■ **WHAT YOU SHOULD DO**: The reply should contain every line of the data, repeated exactly, and no pictures.

■ **GIVEN DATA**:
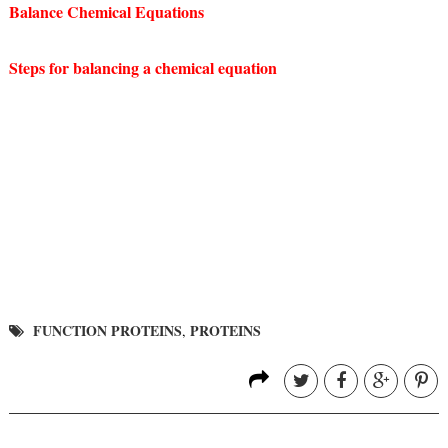
Balance Chemical Equations
Steps for balancing a chemical equation
FUNCTION PROTEINS
PROTEINS
,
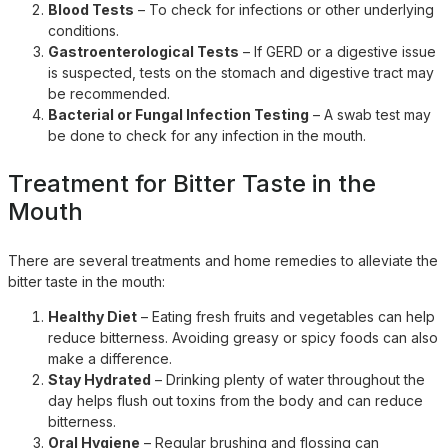
Blood Tests
– To check for infections or other underlying
conditions.
Gastroenterological Tests
– If GERD or a digestive issue
is suspected, tests on the stomach and digestive tract may
be recommended.
Bacterial or Fungal Infection Testing
– A swab test may
be done to check for any infection in the mouth.
Treatment for Bitter Taste in the
Mouth
There are several treatments and home remedies to alleviate the
bitter taste in the mouth:
Healthy Diet
– Eating fresh fruits and vegetables can help
reduce bitterness. Avoiding greasy or spicy foods can also
make a difference.
Stay Hydrated
– Drinking plenty of water throughout the
day helps flush out toxins from the body and can reduce
bitterness.
Oral Hygiene
– Regular brushing and flossing can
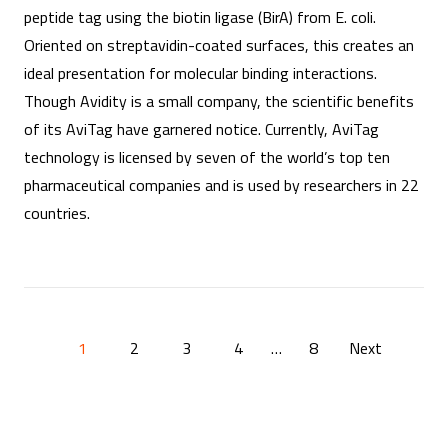
peptide tag using the biotin ligase (BirA) from E. coli.
Oriented on streptavidin-coated surfaces, this creates an
ideal presentation for molecular binding interactions.
Though Avidity is a small company, the scientific benefits
of its AviTag have garnered notice. Currently, AviTag
technology is licensed by seven of the world’s top ten
pharmaceutical companies and is used by researchers in 22
countries.
P
1
2
3
4
…
8
Next
o
s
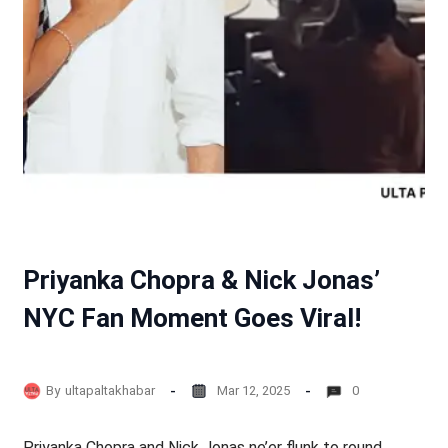
Priyanka Chopra & Nick Jonas’
NYC Fan Moment Goes Viral!
By
ultapaltakhabar
Mar 12, 2025
0
Priyanka Chopra and Nick Jonas ne’er flunk to round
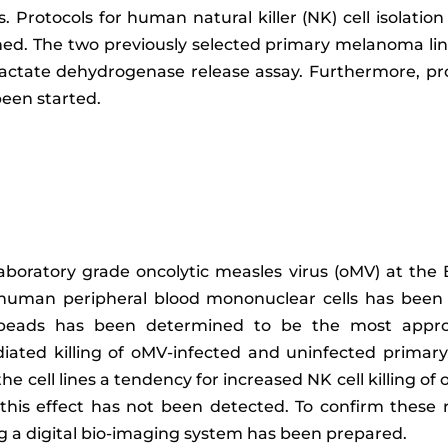
 Protocols for human natural killer (NK) cell isolatio
ished. The two previously selected primary melanoma l
a lactate dehydrogenase release assay. Furthermore, p
een started.
aboratory grade oncolytic measles virus (oMV) at the
om human peripheral blood mononuclear cells has been
 beads has been determined to be the most appropr
ted killing of oMV-infected and uninfected primary 
the cell lines a tendency for increased NK cell killing 
e this effect has not been detected. To confirm these 
ng a digital bio-imaging system has been prepared.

■ **RESULT OF THIS TASK**:
Balance Chemical Equations
Steps for balancing a chemical equation
FUNCTION PROTEINS
PROTEINS
,
Blood Tests
– To check for infections or other underlying
conditions.
Gastroenterological Tests
– If GERD or a digestive issue
is suspected, tests on the stomach and digestive tract may
be recommended.
Bacterial or Fungal Infection Testing
– A swab test may
be done to check for any infection in the mouth.
Treatment for Bitter Taste in the
Mouth
There are several treatments and home remedies to alleviate the
bitter taste in the mouth:
Healthy Diet
– Eating fresh fruits and vegetables can help
reduce bitterness. Avoiding greasy or spicy foods can also
make a difference.
Stay Hydrated
– Drinking plenty of water throughout the
day helps flush out toxins from the body and can reduce
bitterness.
Oral Hygiene
– Regular brushing and flossing can
peptide tag using the biotin ligase (BirA) from E. coli.
Oriented on streptavidin-coated surfaces, this creates an
ideal presentation for molecular binding interactions.
Though Avidity is a small company, the scientific benefits
of its AviTag have garnered notice. Currently, AviTag
technology is licensed by seven of the world’s top ten
pharmaceutical companies and is used by researchers in 22
countries.
P
1
2
3
4
…
8
Next
o
s
Priyanka Chopra & Nick Jonas’
NYC Fan Moment Goes Viral!
By
ultapaltakhabar
Mar 12, 2025
0
Priyanka Chopra and Nick Jonas ne’er flunk to round
 Protocols for human natural killer (NK) cell isolatio
ished. The two previously selected primary melanoma l
a lactate dehydrogenase release assay. Furthermore, p
een started.
aboratory grade oncolytic measles virus (oMV) at the
om human peripheral blood mononuclear cells has been
 beads has been determined to be the most appropr
ted killing of oMV-infected and uninfected primary 
the cell lines a tendency for increased NK cell killing 
e this effect has not been detected. To confirm these 
ng a digital bio-imaging system has been prepared.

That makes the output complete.